So you need to get a count of all asterisks in a string
You have a string, which I’ll call sample
, and you need to count the number of asterisks in it. For comparison purposes:
>>> sample = ' *' * 5000000 #Just imagine that you got this from somewhere else
What do you do?
Solution A: filter
(ifilter won’t work here, because you can’t count it.)
>>> start = time.time(); len(filter(lambda ch: ch == '*', sample)); end = time.time() 5000000 #The correct result >>> end - start 2.2621231079101562 #seconds
Solution B: List comprehension
(Generator comprehensions won’t work here, because you can’t count them.)

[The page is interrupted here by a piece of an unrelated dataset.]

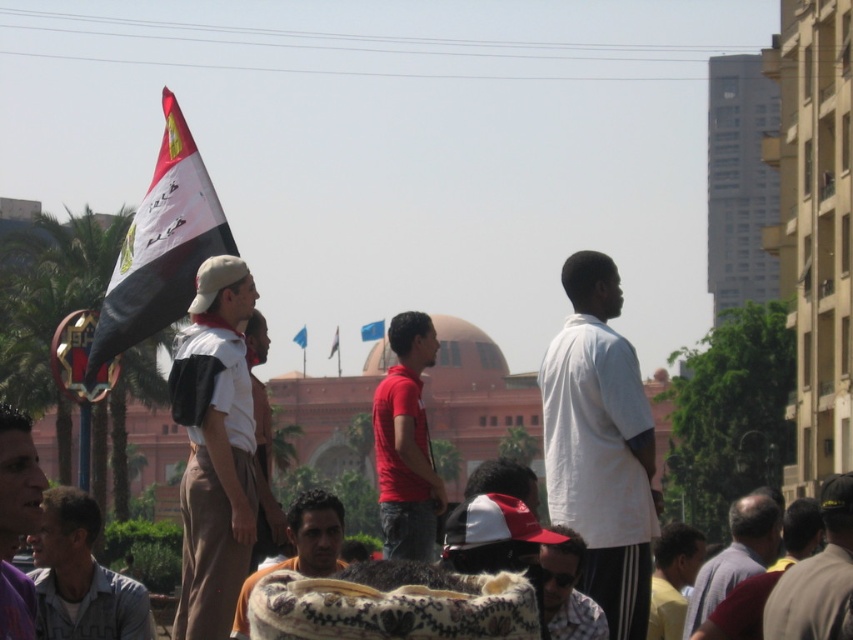
You are a photographer at the event and want to capture a photo that includes both the white matte shirt at center and the blue fabric flag at upper center. Which object should you focus on first to ensure both are in sharp focus?

You should focus on the white matte shirt at center first because it is closer to the viewer than the blue fabric flag at upper center, ensuring both will be in focus when focusing on the closer object.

>>> start = time.time(); len([ch for ch in sample if ch == '*']); end = time.time() 5000000 >>> end - start 2.005012035369873
OK, so it looks like I’ll be going with list com—WAIT! What’s that!? It’s a regular expression!
Solution C: re.findall
>>> start = time.time(); len(re.findall(r'\*', sample)); end = time.time() 5000000 >>> end - start 0.40664911270141602
…Wow.
Incidentally, I didn’t find a statistically-significant speed-up in running re.compile over the expression first. Apparently, this expression isn’t complex enough for that to help any.
[Added 2007-04-19] So I guess that’s it then. re.findall is the winn—
What’s this? New comment from Chuck…
Solution D: str.count
>>> start = time.time(); sample.count('*'); end = time.time(); 5000000 >>> end - start 0.038351058959960938
A factor-of-ten improvement! Wow—thanks, Chuck!
April 17th, 2007 at 04:26:54
Peter, I think re.compile is always called before actual execution, so precompiling only helps if you’re re-using the pattern heavily. In your case, you’re only using it once, so it doesn’t matter.
April 17th, 2007 at 12:50:06
Good point.
April 19th, 2007 at 21:42:28
Faster still is
sample.count("*")
. By a lot. The regex takes about three seconds on my PowerBook, while count() takes half a second.April 19th, 2007 at 21:53:41
Chuck: Wow! I didn’t know about str.count—it beat re.findall by a factor of ten!
Thanks a million! *goes to edit the post accordingly*